* [SOURCE EXTRACT]
Not surprisingly, LinkedIn Learning Hub is touting data and insights from their Skills Graph, “the world’s most comprehensive skills taxonomy, with 36K+ skills, 24M+ job postings, and the largest professional network of 740M+ members.” LinkedIn has got some fantastic data – one of the very big advantages it has over others playing in this space.
However, how LinkedIn indicates it’ll used use that data is underwhelming. According to their introductory post by their Sr. Director of Product, James Raybould, all that lovely data will be used to “empower customers with richer skills data insights, personalized content, and community-based learning.”
These things are important – but at this point, we don’t see the ability to provide incrementally better recommendations for content as a game changer in the LXP space.
What we’d like to know:
- What do the richer skills data insights look like, and what can LinkedIn Learning Hub do with those insights beyond these basics in the near future?
- How will those insights be leveraged for some of LinkedIn’s other offerings? (e.g., we see how skills information could be really valuable to LinkedIn proper and their support of recruiting).
So far its data appears to be for the adults.
Data and insights about skills are touted as available to L&D functions through the admin portal so they can “identify skills gaps, pin key skills and track trends over time, benchmark themselves against similar companies, get insights on skills interest and learning activity, and track skill trends across content sources.”
One of the really powerful advantages we think LinkedIn has is their history of providing data to the employees themselves – those most empowered and most motivated to do something with it. We’d love to understand what kind of skills data LinkedIn Learning Hub will provide individual employees and how it can enable employees in their careers. With the strong focus many organizations have on employee experience these days, this seems like a no brainer and a pretty big selling point.
What we’d like to know:
- What information will be pushed down to individuals?
- How is this tool designed to help guide employees to new opportunities for growth and career?
It (like everyone else) has a skills taxonomy.
One of the biggest arguments about skills is what to call them and how they relate to each other. Many organizations lack a common language about skills, and one of the biggest frustrations is the lack of consistently between departments, businesses, and even technology. We don't know how to talk about skills. To solve this problem, many organizations either create skills taxonomies or adopt ones and tailor them to their needs so – at least internally – everyone is using the same language.
The LinkedIn Learning Hub's skills taxonomy may help some organizations create the consistency they crave. It also provides a way to more accurately benchmark against industry and/or regional norms for skills and skills development. Many providers of skills frameworks are moving towards ontologies (structures that show concepts and their relationships relationships and adapt to new information) rather than taxonomies (structured, formalized, hierarchical organizations). Although we haven't seen it, we're assuming LinkedIn may lean more toward ontology than pure taxonomy – important to their ability to do more cool stuff later.

* [GIVEN MATERIAL]

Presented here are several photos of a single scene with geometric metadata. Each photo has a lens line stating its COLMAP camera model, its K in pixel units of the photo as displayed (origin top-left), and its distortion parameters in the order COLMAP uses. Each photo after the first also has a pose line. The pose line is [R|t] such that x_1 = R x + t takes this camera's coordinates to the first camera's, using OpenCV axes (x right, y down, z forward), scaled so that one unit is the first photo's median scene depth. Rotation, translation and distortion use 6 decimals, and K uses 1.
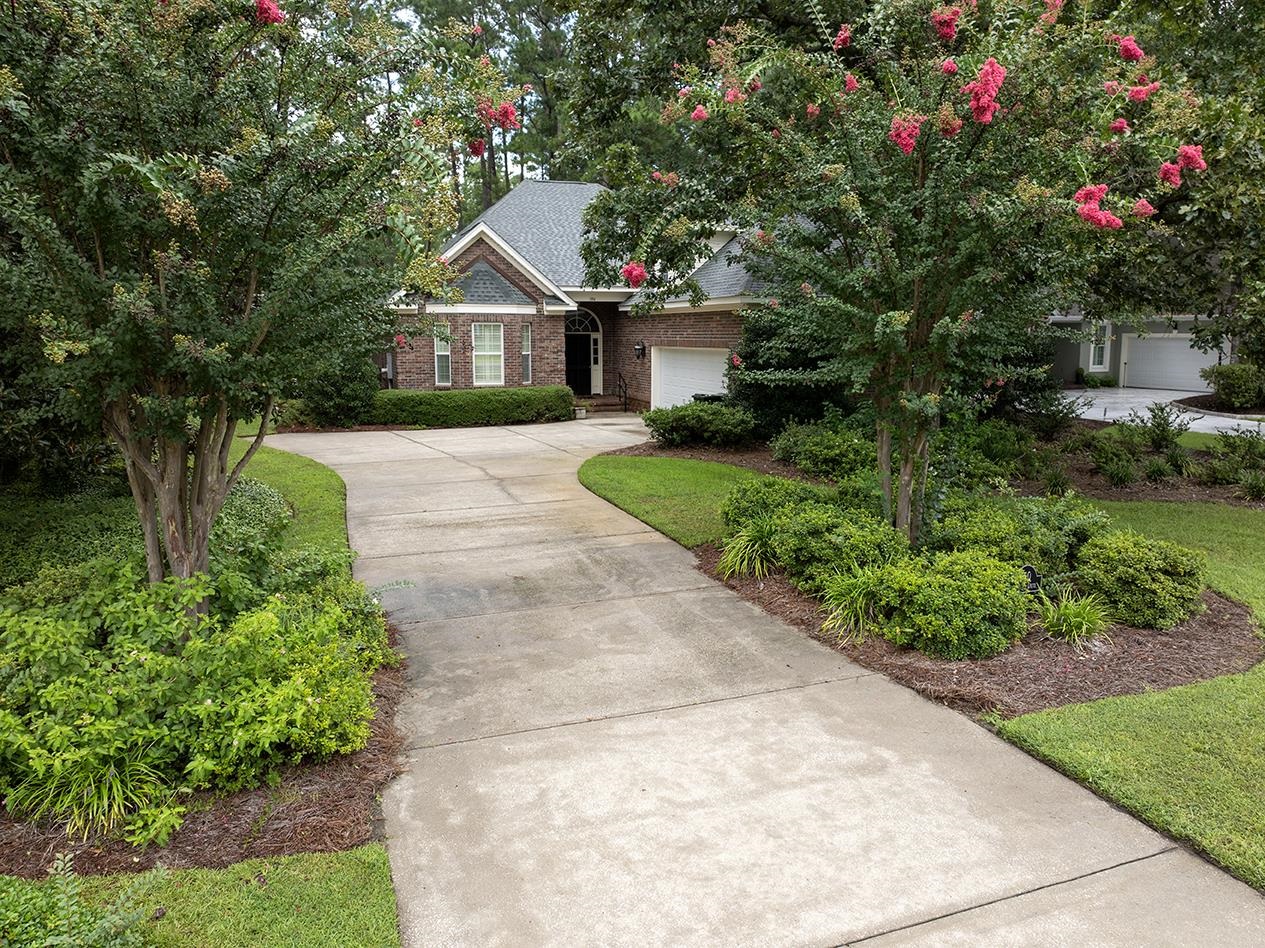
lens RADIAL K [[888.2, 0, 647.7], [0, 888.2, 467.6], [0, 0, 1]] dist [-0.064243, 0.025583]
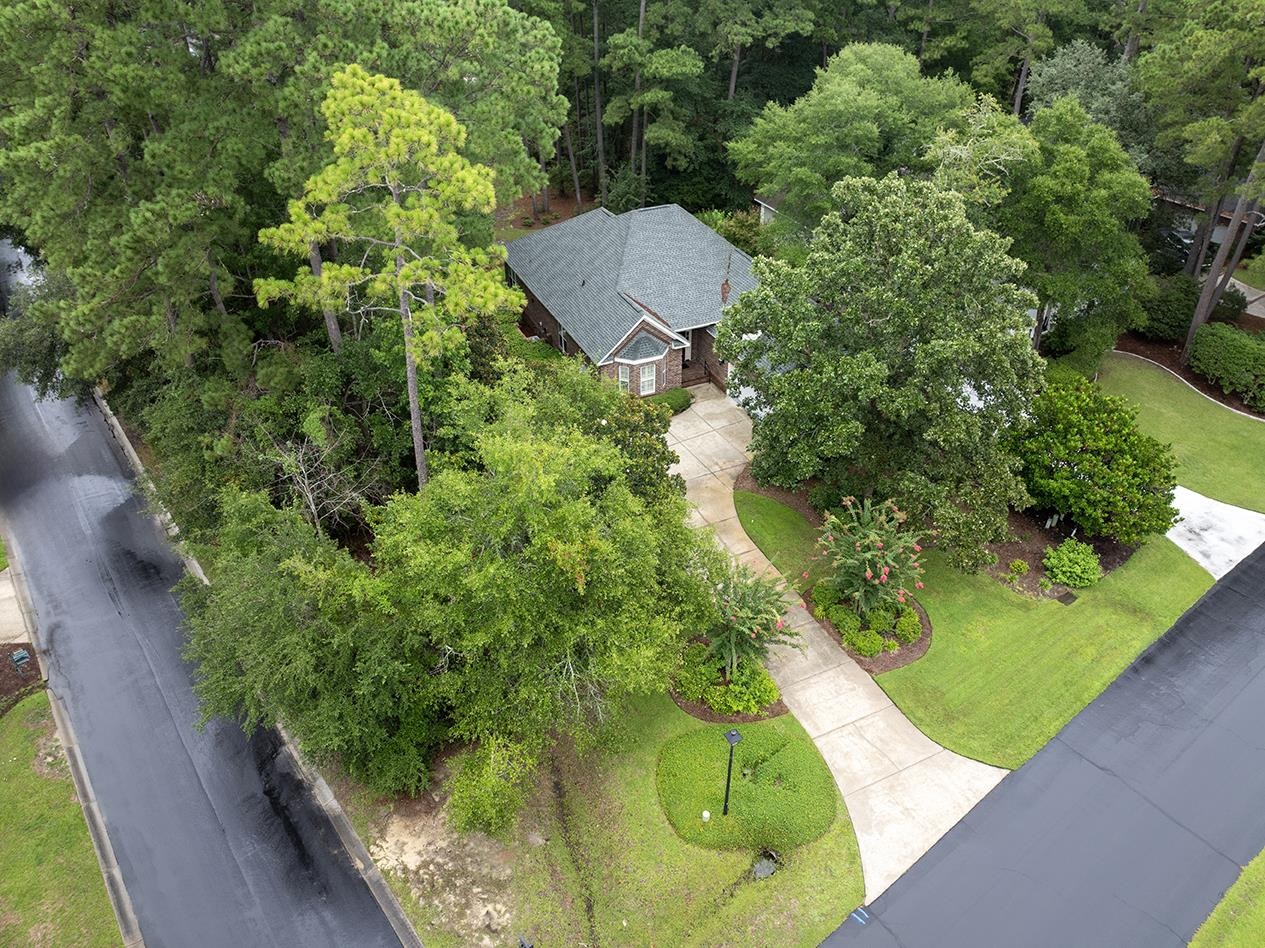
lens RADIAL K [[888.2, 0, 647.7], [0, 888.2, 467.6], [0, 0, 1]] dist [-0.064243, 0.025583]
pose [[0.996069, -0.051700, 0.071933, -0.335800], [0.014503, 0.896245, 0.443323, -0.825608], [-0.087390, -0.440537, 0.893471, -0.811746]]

* [EXERCISE BRIEF] Please reproduce the portion of the LinkedIn Learning Hub passage above starting at "So far its data" and ending at "big selling point.".

* [WRITTEN ANSWER]
So far its data appears to be for the adults.
Data and insights about skills are touted as available to L&D functions through the admin portal so they can “identify skills gaps, pin key skills and track trends over time, benchmark themselves against similar companies, get insights on skills interest and learning activity, and track skill trends across content sources.”
One of the really powerful advantages we think LinkedIn has is their history of providing data to the employees themselves – those most empowered and most motivated to do something with it. We’d love to understand what kind of skills data LinkedIn Learning Hub will provide individual employees and how it can enable employees in their careers. With the strong focus many organizations have on employee experience these days, this seems like a no brainer and a pretty big selling point.